I bought some astrology books and some more relationship books to try and heal what was broken. I tried fighting for her and that just made it worse, everything I did just pushed her more towards him. I thought marriage was what she wanted, so I was even ready to do that in order to make us happy again, but she said she didn't know what she wanted anymore. All the secrecy was driving me mad, I was constantly sick to my stomach, I couldn't eat, I lost over 20lbs in two month, I couldn't sleep, I was having hot and cold/num/pain flashes like I was going through menopause or something.

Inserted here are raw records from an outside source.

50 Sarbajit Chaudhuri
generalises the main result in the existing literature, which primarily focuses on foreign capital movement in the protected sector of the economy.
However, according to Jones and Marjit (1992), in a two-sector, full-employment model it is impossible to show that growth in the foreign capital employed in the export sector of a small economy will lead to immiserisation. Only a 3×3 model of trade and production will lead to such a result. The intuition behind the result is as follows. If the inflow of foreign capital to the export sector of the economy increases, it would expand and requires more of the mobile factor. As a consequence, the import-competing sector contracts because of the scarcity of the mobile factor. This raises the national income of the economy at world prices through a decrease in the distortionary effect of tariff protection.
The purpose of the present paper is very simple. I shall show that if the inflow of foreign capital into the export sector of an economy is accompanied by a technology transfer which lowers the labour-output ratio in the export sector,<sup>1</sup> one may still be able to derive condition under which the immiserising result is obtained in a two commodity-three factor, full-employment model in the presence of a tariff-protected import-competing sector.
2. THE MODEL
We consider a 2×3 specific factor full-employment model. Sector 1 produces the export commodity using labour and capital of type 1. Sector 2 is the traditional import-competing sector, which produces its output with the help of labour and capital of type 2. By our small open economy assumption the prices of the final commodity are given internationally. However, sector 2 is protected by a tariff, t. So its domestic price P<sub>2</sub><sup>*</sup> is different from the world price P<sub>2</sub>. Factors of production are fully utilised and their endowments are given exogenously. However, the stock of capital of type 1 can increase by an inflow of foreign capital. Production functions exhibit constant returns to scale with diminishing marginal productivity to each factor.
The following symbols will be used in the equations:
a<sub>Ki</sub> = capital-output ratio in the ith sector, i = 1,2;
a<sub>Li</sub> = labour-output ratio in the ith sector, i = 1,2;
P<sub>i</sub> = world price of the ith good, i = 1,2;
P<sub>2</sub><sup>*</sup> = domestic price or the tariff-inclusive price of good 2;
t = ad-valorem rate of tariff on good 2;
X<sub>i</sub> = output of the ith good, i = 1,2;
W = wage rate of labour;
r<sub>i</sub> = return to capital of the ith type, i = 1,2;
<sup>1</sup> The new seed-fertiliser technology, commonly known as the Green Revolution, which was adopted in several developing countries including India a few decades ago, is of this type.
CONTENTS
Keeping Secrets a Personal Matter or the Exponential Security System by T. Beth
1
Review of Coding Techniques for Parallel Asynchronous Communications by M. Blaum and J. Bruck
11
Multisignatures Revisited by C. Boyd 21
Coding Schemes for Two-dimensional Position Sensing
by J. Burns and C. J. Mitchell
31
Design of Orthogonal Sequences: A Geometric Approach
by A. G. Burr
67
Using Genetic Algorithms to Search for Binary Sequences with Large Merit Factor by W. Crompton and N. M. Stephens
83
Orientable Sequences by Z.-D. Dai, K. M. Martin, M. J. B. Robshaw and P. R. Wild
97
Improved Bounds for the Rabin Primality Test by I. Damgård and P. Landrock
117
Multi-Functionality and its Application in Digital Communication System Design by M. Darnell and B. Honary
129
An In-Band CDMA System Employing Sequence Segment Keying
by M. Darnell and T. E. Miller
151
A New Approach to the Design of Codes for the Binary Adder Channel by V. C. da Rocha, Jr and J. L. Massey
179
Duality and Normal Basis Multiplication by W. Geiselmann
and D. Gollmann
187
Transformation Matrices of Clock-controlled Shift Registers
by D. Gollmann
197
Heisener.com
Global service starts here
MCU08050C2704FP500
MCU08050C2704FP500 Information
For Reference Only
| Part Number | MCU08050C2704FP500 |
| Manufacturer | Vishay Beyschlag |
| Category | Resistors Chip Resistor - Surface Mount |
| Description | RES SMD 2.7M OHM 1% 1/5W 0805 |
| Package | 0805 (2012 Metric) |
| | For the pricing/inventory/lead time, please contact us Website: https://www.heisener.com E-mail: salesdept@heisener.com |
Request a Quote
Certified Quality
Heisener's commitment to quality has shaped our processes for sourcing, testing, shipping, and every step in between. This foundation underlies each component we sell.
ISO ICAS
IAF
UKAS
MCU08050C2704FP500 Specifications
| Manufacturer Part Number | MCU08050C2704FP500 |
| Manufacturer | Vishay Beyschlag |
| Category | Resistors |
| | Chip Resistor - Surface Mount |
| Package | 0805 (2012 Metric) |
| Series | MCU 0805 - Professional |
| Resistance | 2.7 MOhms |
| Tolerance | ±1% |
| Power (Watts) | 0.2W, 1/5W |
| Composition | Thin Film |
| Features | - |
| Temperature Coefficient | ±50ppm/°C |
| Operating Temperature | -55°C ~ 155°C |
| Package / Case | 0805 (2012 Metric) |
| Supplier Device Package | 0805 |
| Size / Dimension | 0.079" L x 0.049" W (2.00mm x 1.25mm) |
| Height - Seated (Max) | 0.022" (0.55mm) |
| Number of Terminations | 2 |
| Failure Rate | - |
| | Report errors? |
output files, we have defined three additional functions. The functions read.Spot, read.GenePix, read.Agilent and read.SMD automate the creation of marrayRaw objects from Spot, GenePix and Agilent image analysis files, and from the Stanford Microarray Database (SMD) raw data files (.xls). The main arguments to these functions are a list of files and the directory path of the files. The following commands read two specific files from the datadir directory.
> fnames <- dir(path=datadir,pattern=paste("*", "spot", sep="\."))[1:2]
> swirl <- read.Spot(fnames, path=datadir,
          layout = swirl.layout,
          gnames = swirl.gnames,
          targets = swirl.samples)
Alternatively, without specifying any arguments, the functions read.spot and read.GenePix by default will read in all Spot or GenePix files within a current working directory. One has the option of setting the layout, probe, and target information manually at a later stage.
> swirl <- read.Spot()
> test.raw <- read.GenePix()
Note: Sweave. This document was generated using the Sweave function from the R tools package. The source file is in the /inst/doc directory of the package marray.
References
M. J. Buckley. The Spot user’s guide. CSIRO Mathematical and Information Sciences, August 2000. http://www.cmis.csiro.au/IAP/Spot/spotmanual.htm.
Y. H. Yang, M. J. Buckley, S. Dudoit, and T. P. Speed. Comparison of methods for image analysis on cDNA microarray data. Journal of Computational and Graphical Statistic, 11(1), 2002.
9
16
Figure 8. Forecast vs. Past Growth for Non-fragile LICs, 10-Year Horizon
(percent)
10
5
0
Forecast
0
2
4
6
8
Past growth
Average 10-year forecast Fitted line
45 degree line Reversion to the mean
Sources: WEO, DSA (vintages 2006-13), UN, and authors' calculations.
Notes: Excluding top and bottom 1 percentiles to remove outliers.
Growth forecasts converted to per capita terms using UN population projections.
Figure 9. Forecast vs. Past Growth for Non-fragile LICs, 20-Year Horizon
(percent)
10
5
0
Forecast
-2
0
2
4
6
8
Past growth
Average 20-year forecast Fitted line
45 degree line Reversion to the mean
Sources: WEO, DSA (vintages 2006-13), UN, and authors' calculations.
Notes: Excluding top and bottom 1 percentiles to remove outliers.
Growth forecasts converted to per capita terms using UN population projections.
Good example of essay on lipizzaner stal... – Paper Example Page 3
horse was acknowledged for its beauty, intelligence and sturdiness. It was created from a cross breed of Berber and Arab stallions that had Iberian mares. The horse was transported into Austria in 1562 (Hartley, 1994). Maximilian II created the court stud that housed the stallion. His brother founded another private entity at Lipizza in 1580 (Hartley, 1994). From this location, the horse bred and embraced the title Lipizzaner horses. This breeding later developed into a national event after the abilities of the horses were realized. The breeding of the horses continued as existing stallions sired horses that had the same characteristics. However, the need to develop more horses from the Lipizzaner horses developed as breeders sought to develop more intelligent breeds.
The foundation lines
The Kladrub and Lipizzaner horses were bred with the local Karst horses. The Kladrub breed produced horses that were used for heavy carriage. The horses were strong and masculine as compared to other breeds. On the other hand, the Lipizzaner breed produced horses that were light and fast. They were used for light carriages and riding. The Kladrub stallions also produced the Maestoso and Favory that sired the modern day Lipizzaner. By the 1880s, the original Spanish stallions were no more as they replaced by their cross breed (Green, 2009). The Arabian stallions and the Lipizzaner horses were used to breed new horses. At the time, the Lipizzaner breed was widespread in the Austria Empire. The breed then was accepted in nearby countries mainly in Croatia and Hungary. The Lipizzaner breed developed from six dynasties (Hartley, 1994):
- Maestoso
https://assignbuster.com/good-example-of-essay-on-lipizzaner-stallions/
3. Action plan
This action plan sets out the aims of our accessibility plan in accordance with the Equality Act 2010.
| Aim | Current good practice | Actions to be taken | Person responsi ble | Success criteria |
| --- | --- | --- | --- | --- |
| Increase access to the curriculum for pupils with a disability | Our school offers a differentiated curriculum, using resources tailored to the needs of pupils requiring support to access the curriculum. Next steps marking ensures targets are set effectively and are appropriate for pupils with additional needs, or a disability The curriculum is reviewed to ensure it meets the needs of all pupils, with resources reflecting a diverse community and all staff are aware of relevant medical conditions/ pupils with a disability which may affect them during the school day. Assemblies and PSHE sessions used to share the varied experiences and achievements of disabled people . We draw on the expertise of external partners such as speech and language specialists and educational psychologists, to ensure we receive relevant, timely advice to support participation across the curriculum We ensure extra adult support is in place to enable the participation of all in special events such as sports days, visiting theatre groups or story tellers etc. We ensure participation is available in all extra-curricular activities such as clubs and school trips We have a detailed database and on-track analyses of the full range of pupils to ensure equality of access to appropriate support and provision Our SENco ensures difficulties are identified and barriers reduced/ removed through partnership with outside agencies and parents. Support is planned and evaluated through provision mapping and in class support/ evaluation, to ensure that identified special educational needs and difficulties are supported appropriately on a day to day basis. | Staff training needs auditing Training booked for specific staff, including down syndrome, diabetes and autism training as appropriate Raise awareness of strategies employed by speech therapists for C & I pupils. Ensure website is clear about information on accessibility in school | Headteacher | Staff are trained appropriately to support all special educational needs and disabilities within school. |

I was so bad that I went to my old shrink that helped me through my depression 20yrs ago and went back on Prozac. I also sought my herbologists and got on supporting herbs that would not counter balance the prescription, plus found an alternative for the Prozac so I can wing myself from the pharmaceutical at a later date. I also got stress herbs and teas for the both of us thinking it would help us work though all this. I don't think I ever let a woman mess me up this much before ever. I was a train wreak, I felt I was literally dieing and had no power to do anything about it. She truly broke my heart by going behind my back, I felt I had been run over by the train I thought was the light at the end of the tunnel. After about a month and a half into the affair, she decided she wanted to go back to being Polyamorous; but it was too late for that. She swears she didn't cheat, and maybe physically she didn't; but that's about it.


She had lied to me in the past many times, but this one took the cake. I couldn't trust her anymore; so as much as it hurt, eventually I had to just finally let her go. She was so worried that another woman was going to destroy our relationship, she wasn't prepared for another man to do it; nor was I. Now I question Poly in my own life; I don't think I am the kind of person who can be Polyamorous in a full time, long term deeply committed relationship. Polygyny, Monogamy, Poly-monogamy or Partnered Non-monogamy; maybe. What it boils down to is, I don't think I can handle two roosters in the hen house; that's just who I am. I especially can NOT handle the hen sneaking around with another rooster behind my back! On a good note, we talked about working on salvaging the friendship. That is going to be hard also, but after about a year or so I know it will get easier.


So now I go alone into the age of Aquarius redefining and rediscovering who I am. I do know that I don't think I will be dating any Tauron's anytime soon, if I was just looking for sex it would be a different story; I don't think I will be dating outside my chart at all anymore. So if your a Sagittarius and Aries born around 1974, hit me up; otherwise I'm good.